Hal Scofield


I received a BA in Chemistry from Texas A&M University in 1980, and was the fourth generation of his family to attend Texas A&M.  I graduated with the MD degree in 1984 rom the University of Texas Southwestern Medical School in Dallas.  I was then an internal medicine intern and resident at the University of Oklahoma Health Sciences Center from 1984 through 1987, serving as Medicine Chief Resident 1987-1988.  I was an endocrinology fellow at the same institution and a post-doctoral fellow in immunology and genetics at the Oklahoma Medical Research Foundation from 1988 to 1991, joining the faculty at OUHSC in the Department of Medicine and the Arthritis & Immunology Program at OMRF in 1991.

My research concentrates on the immunology, genetics and endocrinology of systemic lupus erythematosus and Sjögren’s syndrome.  I have published ~350 scientific articles, and had continuous funding by the National Institutes of Health since 1991. I was an NIH Fogarty International Fellow at the Universidad Autónoma de Madrid in 1998. From May 2008 through June 2011 I was Associate Dean for Clinical & Translational Research in the College of Medicine at OUHSC. In 2017 I was appointed Associate Chief of Staff for Research at the Oklahoma City Department of Veterans Affairs Medical Center.  I began teaching the History of Medicine Enrichment course for second year medical students at OUHSC in 2010, which is one of several humanities electives in the fall semester.  Once I was teaching this course, I decided I wanted to formalize my longstanding interest in medical history; thus, I began taking courses in the on-line in the Hopkins program.
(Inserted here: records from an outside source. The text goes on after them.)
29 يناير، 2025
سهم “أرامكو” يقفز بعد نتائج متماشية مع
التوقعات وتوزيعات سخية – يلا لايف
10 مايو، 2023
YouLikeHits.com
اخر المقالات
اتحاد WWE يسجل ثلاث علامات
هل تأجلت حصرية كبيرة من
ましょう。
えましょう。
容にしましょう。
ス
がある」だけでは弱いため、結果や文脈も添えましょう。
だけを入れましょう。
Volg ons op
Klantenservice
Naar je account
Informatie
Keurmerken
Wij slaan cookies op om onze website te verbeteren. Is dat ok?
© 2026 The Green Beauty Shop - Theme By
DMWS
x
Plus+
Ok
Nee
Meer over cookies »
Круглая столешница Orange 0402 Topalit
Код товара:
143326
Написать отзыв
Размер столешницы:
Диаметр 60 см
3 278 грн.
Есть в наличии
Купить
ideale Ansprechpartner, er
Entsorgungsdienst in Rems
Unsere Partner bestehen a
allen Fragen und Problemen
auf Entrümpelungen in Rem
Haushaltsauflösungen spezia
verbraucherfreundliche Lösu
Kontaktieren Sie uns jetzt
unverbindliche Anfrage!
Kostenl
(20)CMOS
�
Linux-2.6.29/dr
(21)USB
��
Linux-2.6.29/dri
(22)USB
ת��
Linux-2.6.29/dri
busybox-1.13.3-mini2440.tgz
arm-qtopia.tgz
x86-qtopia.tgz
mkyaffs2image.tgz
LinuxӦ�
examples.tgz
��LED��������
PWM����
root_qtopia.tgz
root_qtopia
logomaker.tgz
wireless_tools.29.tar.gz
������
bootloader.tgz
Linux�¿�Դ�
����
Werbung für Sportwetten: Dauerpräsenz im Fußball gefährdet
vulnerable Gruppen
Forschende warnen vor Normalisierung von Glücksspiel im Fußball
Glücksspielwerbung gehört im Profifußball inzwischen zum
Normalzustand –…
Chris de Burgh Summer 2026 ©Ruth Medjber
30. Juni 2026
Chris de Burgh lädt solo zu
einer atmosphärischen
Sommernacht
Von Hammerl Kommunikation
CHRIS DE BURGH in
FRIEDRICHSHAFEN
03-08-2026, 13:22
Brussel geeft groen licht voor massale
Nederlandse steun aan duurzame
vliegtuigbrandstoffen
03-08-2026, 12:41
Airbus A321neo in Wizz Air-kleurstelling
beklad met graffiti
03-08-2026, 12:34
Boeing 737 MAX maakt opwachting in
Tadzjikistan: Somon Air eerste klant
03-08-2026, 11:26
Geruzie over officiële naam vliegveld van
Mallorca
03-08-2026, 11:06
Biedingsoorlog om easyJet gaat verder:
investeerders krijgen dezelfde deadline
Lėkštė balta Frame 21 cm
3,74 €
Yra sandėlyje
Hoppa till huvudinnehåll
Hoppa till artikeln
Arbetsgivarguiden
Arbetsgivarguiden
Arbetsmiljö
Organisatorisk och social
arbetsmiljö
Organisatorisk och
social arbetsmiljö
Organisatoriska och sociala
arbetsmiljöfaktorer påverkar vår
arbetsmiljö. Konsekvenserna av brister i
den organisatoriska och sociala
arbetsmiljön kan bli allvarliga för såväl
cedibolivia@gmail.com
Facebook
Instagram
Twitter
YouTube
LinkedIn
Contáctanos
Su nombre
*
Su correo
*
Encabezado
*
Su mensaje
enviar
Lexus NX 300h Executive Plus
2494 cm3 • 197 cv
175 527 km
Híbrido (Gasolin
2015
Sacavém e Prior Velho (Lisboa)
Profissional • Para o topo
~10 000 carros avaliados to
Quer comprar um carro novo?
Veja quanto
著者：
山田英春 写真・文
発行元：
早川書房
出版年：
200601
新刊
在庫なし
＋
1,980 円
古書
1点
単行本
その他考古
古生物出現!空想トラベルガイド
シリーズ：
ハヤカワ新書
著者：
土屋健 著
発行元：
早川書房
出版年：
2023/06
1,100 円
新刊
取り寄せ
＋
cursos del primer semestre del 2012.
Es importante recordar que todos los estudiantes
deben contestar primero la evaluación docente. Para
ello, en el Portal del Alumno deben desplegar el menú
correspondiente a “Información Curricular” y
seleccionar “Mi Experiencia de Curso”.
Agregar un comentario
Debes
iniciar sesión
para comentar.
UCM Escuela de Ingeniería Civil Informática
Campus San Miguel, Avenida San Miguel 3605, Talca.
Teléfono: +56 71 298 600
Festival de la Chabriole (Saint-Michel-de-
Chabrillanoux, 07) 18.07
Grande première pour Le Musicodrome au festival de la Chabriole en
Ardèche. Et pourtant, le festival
I am now a Masters student at the point of starting research for my thesis.  I am planning to write about Isabella Vandervall, a Black woman physician who practiced in Harlem beginning in 1915.  She was an early advocate for birth control.  I just submitted a grant to the New York City Public Library as a short term scholar in order to study her papers at the NYPL Schlomburg Center for Research in Black Culture in Harlem.  I am trying to carve out a portion of my career for medical history and have published 2 history papers with another in preparation.  I have published two short stories as well as a paper in the Journal of Irreproducible Results. My wife Bea and I live in an historic neighborhood in Oklahoma City in a house built in 1928 (That is about as old as houses get in OKC). I enjoy golf, soccer refereeing, practicing my Spanish at free clinics as well playing the trumpet and the tuba.